Image credit: X. Fan et al, Astron.J.132:117-136, (2006), retrieved via Ned Wright.

So, we can build a better-and-better infrared telescope to look for these at higher and higher redshift, and we’ll be able to catch progressively earlier and earlier objects. This is the plan for the James Webb Space Telescope, which will be about 100 times more sensitive than Spitzer, currently the record holder for most sensitive infrared telescope of all time. (For more on James Webb, see here.)

Image credit: NASA / JWST science team.

But that won’t be perfect, not by any means. If we wanted to truly reach the first objects, we’d have to use a trick that, technologically, we’re just not ready for.

Images credit: NASA, via Kitt Peak National Observatory (visible, top) and Spitzer (IR, below).

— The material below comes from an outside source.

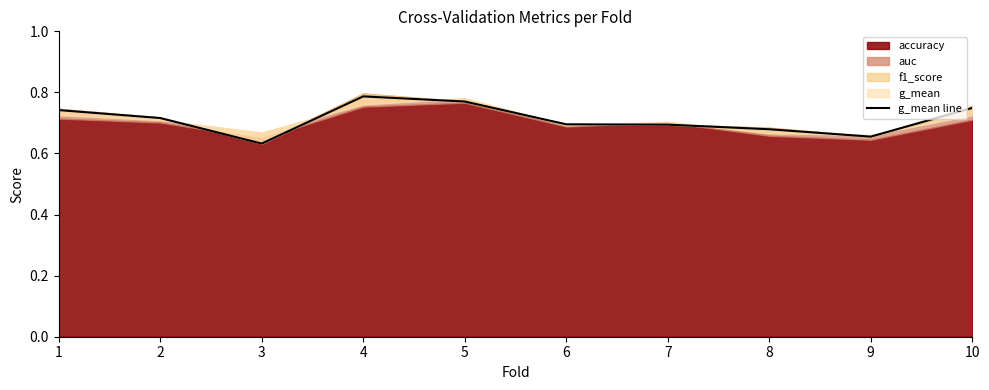

What is the difference between the maximum and minimum values?

0.2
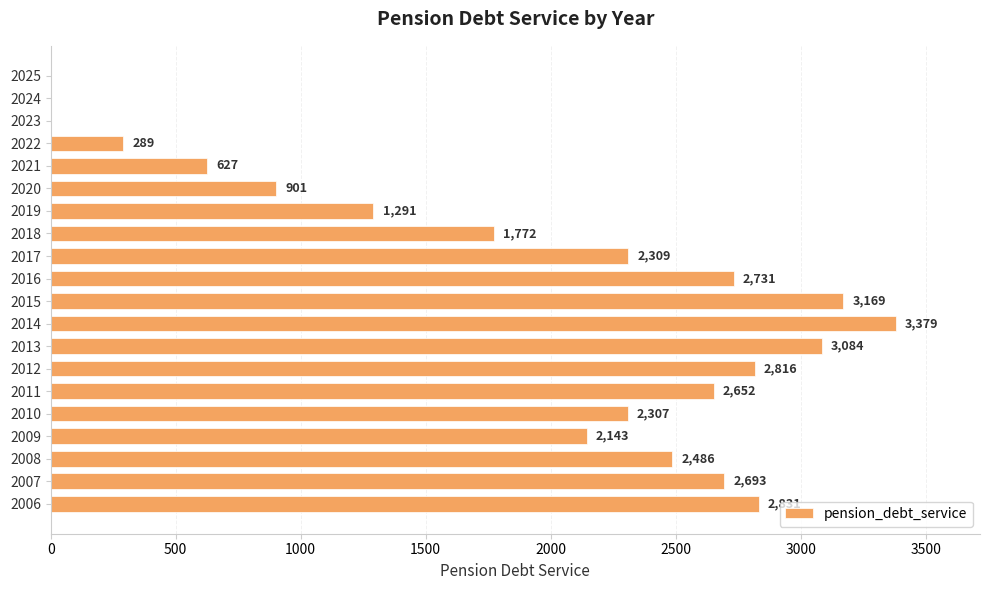

At which category does the chart reach its peak across all series?

2014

Option 2: we can take light that starts in the infrared, because infrared light is pretty much immune to neutral hydrogen! So that light can leave our very first stars and galaxies, pass through the intervening neutral gas undisturbed, and eventually reach our eyes, redshifted even farther into the infrared, so far that it’s almost (but not quite) into the microwave region of the spectrum!

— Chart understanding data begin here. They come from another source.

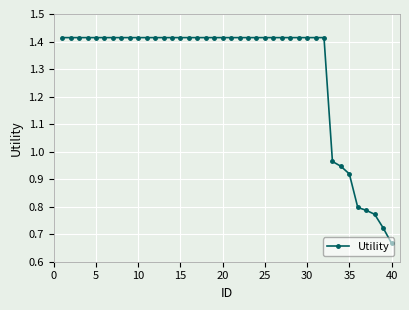

What is the average value?

1.3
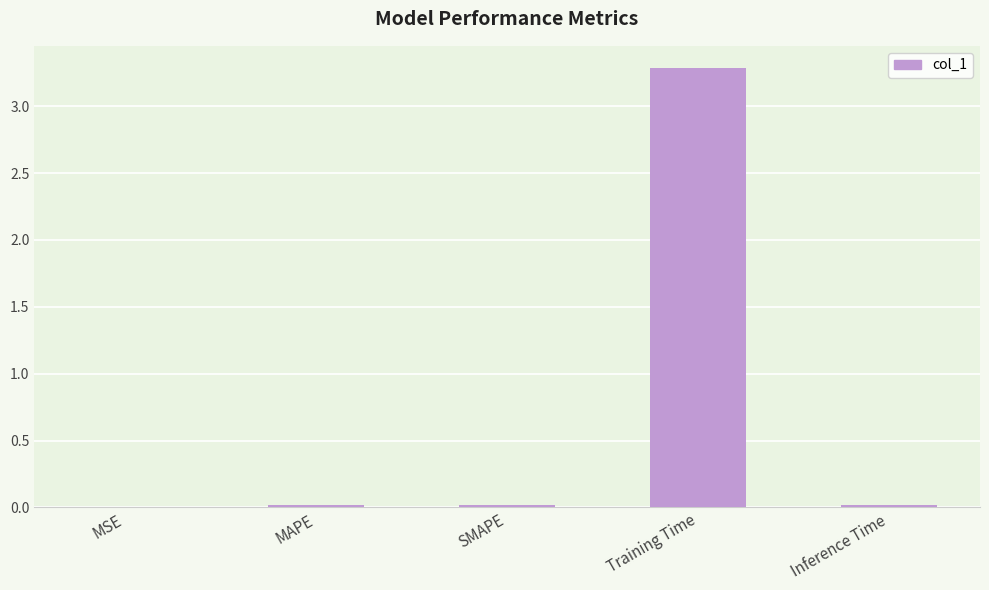

What is the sum of all values?

3.3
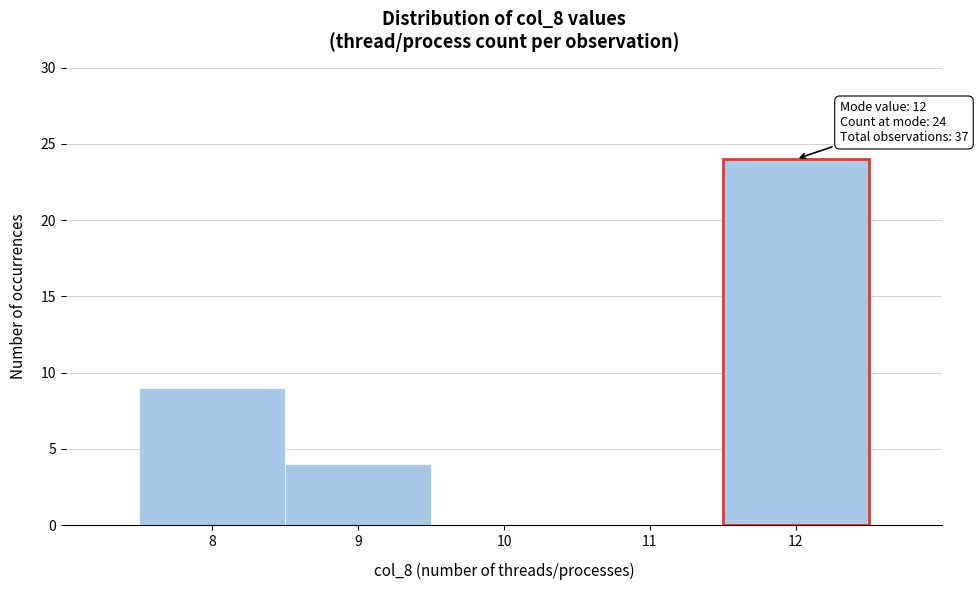

Over which range of the x-axis is the bar tallest?

11.5 to 12.5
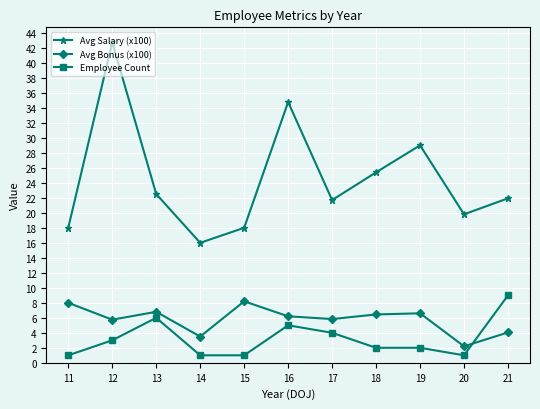

The Avg Salary (x100) series shows 32.0 at 21. True or false?

False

It’s good that we’re not in the microwave region of the spectrum, to be honest, because there’s a cosmic microwave background that would make this light totally undetectable.

Image credit: NASA / Goddard Space Flight Center.

But, could we see this far-infrared light from the early Universe?

Unfortunately, there is a cosmic infrared background, too, and right now we don’t know how to technically deal with it.

Image credit: H. Dole et al., IAS.

Where does this infrared background come from? Believe it or not, the same neutral hydrogen that’s so transparent to infrared light is also very good at absorbing UV and optical light.

“So what?”

Well, like all matter, it’s going to re-radiate that energy away again, and when it does so — just like the Earth does — it radiates it away in the infrared. So the same neutral hydrogen that’s transparent to infrared light is also a tremendous source of infrared light.

Image credit: NASA / JPL-Caltech / WISE Team.

And right now, we don’t know — even in principle — how to extract a signal from the truly first stars against this cosmic infrared background.

So when I hear about the newest big news from the distant Universe, or someone asking how far away the farthest galaxy is, it’s great that we’re taking another step forward in our understanding. But let’s not pretend we’ve got the very first one of anything; we’ve still got a long way to go to get there! The most distant galaxy in the Universe is out there, but we’re going to have to really make an investment if we want to find it!